硬いクルミから大粒の実を取り出す難題に挑んだのは、工具メーカーのロブテックス。まずはすでにある工具で割ってみることに。割れればいいならばと5トンの力で電線ケーブルなどに金具を取り付ける工具では、実が粉々になってしまった。社長は新たな工具を開発することに決めた。この難題を託されたのが林さんを中心とした技術者6人。目標は実を半分の大きさで取り出す道具の開発。大粒の実を取り出すためまずは病院でCT写真を撮ってもらい内部の構造を分析し割る手段を考える。すると殻は外側だけでなく、実にピッタリ密着した内側にもあることがわかり、最初から行き詰まってしまった。

今回は2分の1サイズの大粒の実を取り出すことを目標にした。開発期間残り2週間、やっと打開策がみつかったと連絡があった。片刃で切りつつ割ることで、クルミの下半分だが、無傷のまま実が姿を現した。しかし上半分はどの方向で殻を割っても肩が引っかかり外すことができない。その5日後、ついにクルミの上半分への解決策をみつけたという。十字に切れ目を入れることで、目標としていた2分の1サイズの実を取り出すことに成功した。

スタジオではおばあちゃん達が素晴らしいとビックリした。作業効率を上げるため改良が加えられた完成品がスタジオに登場。

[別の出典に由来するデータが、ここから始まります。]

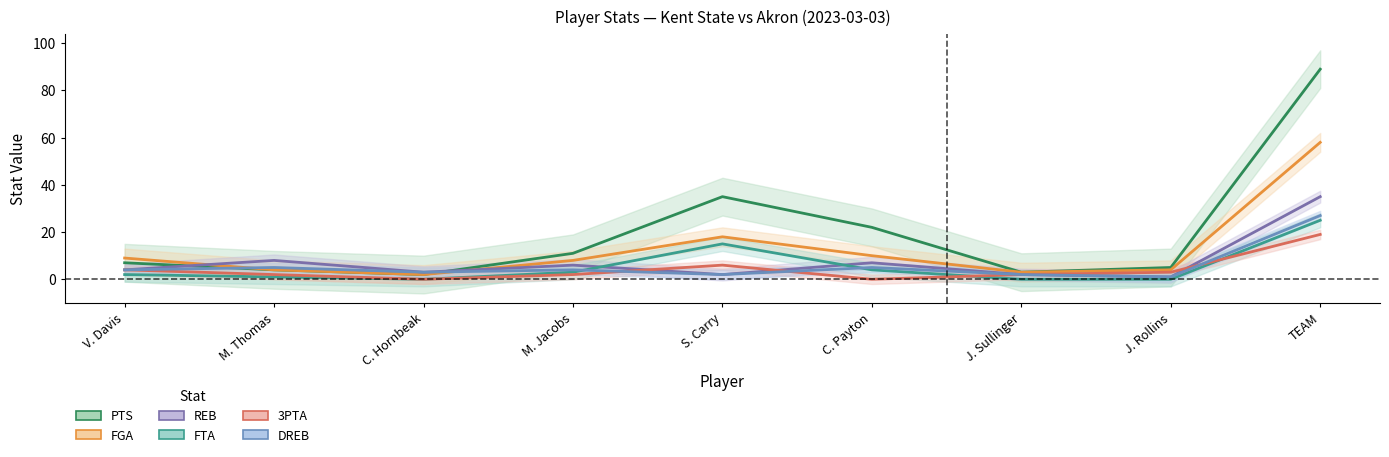

What is the label of the 6th point from the right?

M. Jacobs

おばあちゃん達のいつものやり方と開発した道具で、10分間の実の取り出し競争を行った。実を取り出したクルミの数は依頼人チームは31個に対し、開発チームは12個。しかし大事なのは大粒をどれだけ取り出したか。

判定は大粒を選別するふるいにかけ、残った実の重さで競う。依頼人チームは17.3g、開発チームは19.4gでわずかに上回っていた。圧倒的に開発した道具のほうが無駄が少ない。完成した製品を依頼人チームに渡した。

収録から2週間後。フィン依頼人の梶沼さんは、日本製フィンで世界記録を出すため練習していた。依頼人の一人だった冨山さんは番組収録を機に、理系の血が騒ぎ後日、フィン開発者の田村さんのもとを訪ねた。

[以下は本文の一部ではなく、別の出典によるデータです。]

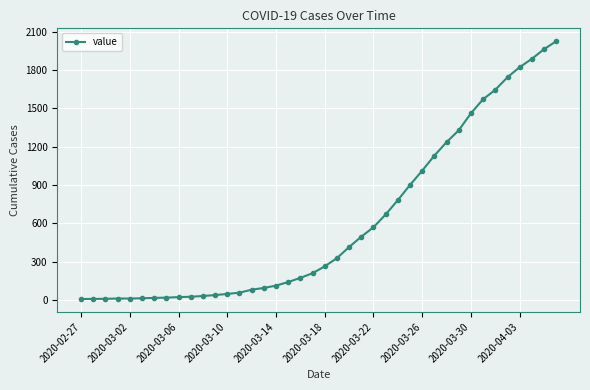

What is the difference between the maximum and minimum values?

2018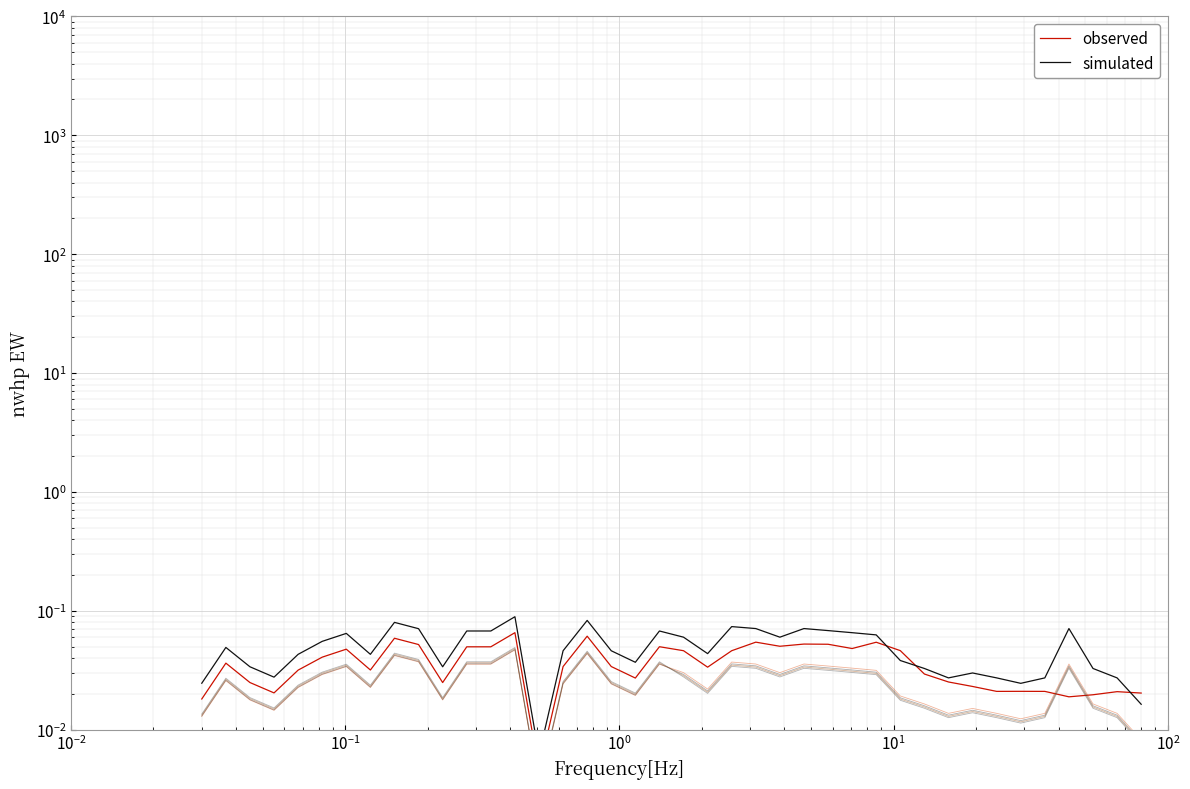

Which series has the widest spread of values?

simulated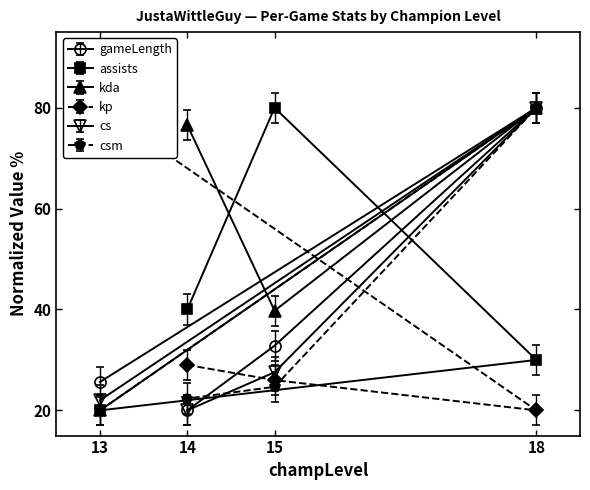

Where is gameLength nearest to the value 50?

15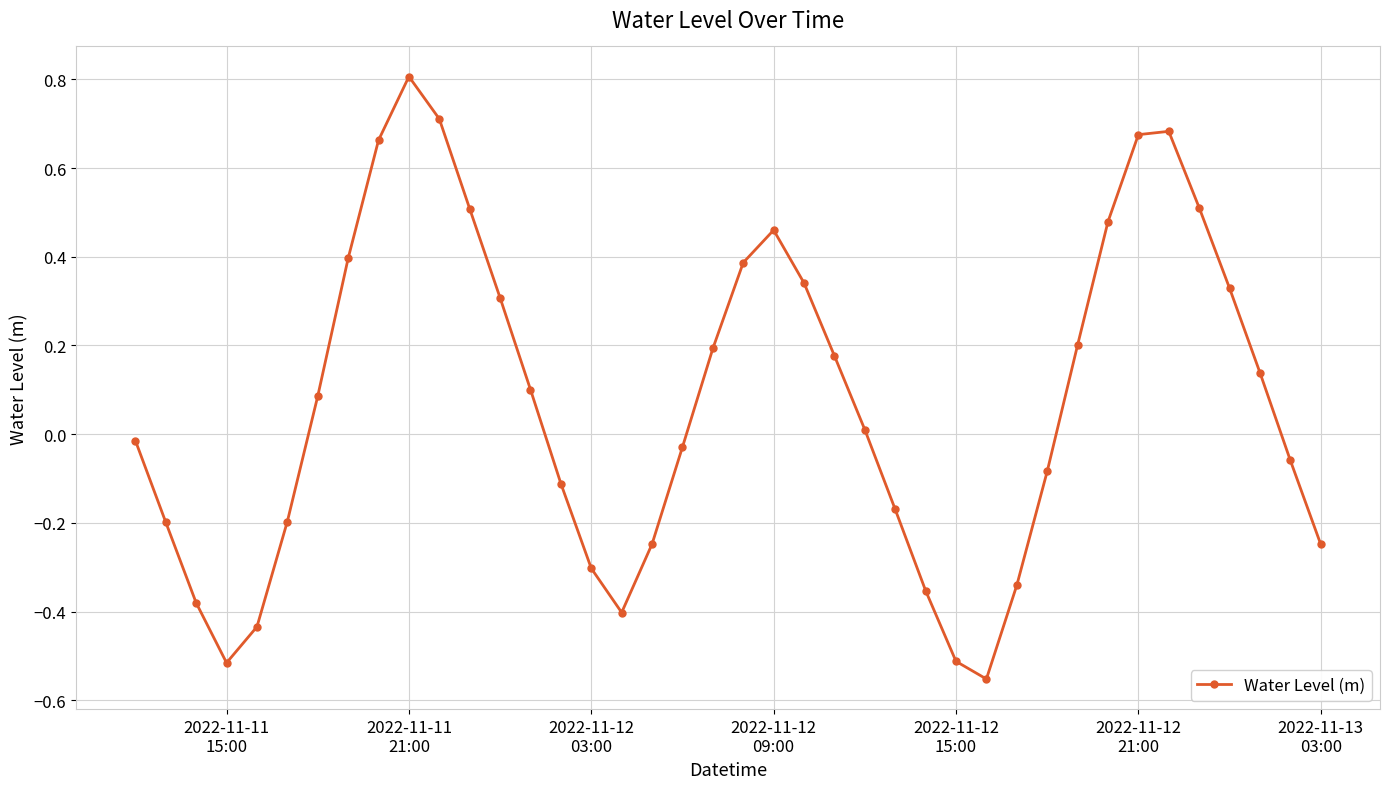

True or false: the data has more than 0 interior local peaks.

True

野田村のおばあちゃん達は、林さんが送ってくれた説明書のおかげもあり、新しい道具に慣れ始めていた。説明書と一緒に、林さんたちから別のクルミ割り機も送られてきていた。実はこの機械、成功確率が低いため実際には使えないのだが、実をまるごと取り出せる性能を持っている。

超絶 凄(すご)ワザ!の次回予告がテロップ表示。

超絶 凄(すご)ワザ!の番組HPアドレスが表示。